INSTRUCTION A: Copy the stretch from "The Ayapathu people, otherwise" through "(speech (wik)+eat (mungka)." in the passage on the Ayapathu people, word for word.

TEXT UNDER STUDY:
= Ayapathu =

Indigenous Australian people

The Ayapathu people, otherwise known as the Ayabadhu or Aiyaboto, were an Indigenous Australian group, living on the western side of the Cape York Peninsula in northern Queensland.

==Language==
Ayapathu language appears to have been closely related to the coastal language of Yintyingka, though structurally different and they may be considered dialects of the same language. Etymologically, aya means 'language', while patha may be cognate with the homophonous Yintyingka word for 'to eat', paralleling the ethnonym Wik-Mungkan (speech (wik)+eat (mungka).

Little is otherwise known of the language. Some word lists were compiled from information given by George Rocky, whose vernacular was Umpila, though his father was an Ayapathu. He was raised from boyhood at the Lockhart River Mission, and then worked on Japanese lugger boats fishing for beche-de-mer and pearls. The Japanese generally treated their aboriginal hired labourers better than white employers did. The last informants on the language had generally grown up with a neighbouring tribe's culture, and Ayapathu was no longer their first language. Thus just as George Rocky primarily spoke Umpila Jack Shephard, whose mother was an Ayapathu, was himself a Kaantju clansman. The last speakers died out in the late 20th century.

GIVEN RECORDS:
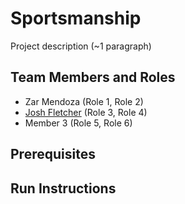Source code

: # Sportsmanship

Project description (~1 paragraph)

## Team Members and Roles

* Zar Mendoza (Role 1, Role 2)
* [Josh Fletcher](https://github.com/Fletcher313/CIS350-HW2-FLETCHER) (Role 3, Role 4)
* Member 3 (Role 5, Role 6)

## Prerequisites

## Run Instructions
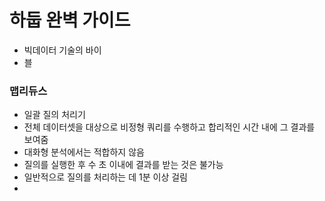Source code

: # 하둡 완벽 가이드
- 빅데이터 기술의 바이
- 블

### 맵리듀스
- 일괄 질의 처리기
- 전체 데이터셋을 대상으로 비정형 쿼리를 수행하고 합리적인 시간 내에 그 결과를 보여줌
- 대화형 분석에서는 적합하지 않음
- 질의를 실행한 후 수 초 이내에 결과를 받는 것은 불가능
- 일반적으로 질의를 처리하는 데 1분 이상 걸림
-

INSTRUCTION B: Render each line of the listing that follows the Ayapathu passage as a JSON list of strings, one string per line. Leave out blank lines and the pictures.

WRITTEN ANSWER A:
The Ayapathu people, otherwise known as the Ayabadhu or Aiyaboto, were an Indigenous Australian group, living on the western side of the Cape York Peninsula in northern Queensland.

==Language==
Ayapathu language appears to have been closely related to the coastal language of Yintyingka, though structurally different and they may be considered dialects of the same language. Etymologically, aya means 'language', while patha may be cognate with the homophonous Yintyingka word for 'to eat', paralleling the ethnonym Wik-Mungkan (speech (wik)+eat (mungka).

WRITTEN ANSWER B:
[
  "Source code",
  ": # Sportsmanship",
  "Project description (~1 paragraph)",
  "## Team Members and Roles",
  "* Zar Mendoza (Role 1, Role 2)",
  "* [Josh Fletcher](https://github.com/Fletcher313/CIS350-HW2-FLETCHER) (Role 3, Role 4)",
  "* Member 3 (Role 5, Role 6)",
  "## Prerequisites",
  "## Run Instructions",
  "Source code",
  ": # 하둡 완벽 가이드",
  "- 빅데이터 기술의 바이",
  "- 블",
  "### 맵리듀스",
  "- 일괄 질의 처리기",
  "- 전체 데이터셋을 대상으로 비정형 쿼리를 수행하고 합리적인 시간 내에 그 결과를 보여줌",
  "- 대화형 분석에서는 적합하지 않음",
  "- 질의를 실행한 후 수 초 이내에 결과를 받는 것은 불가능",
  "- 일반적으로 질의를 처리하는 데 1분 이상 걸림",
  "-"
]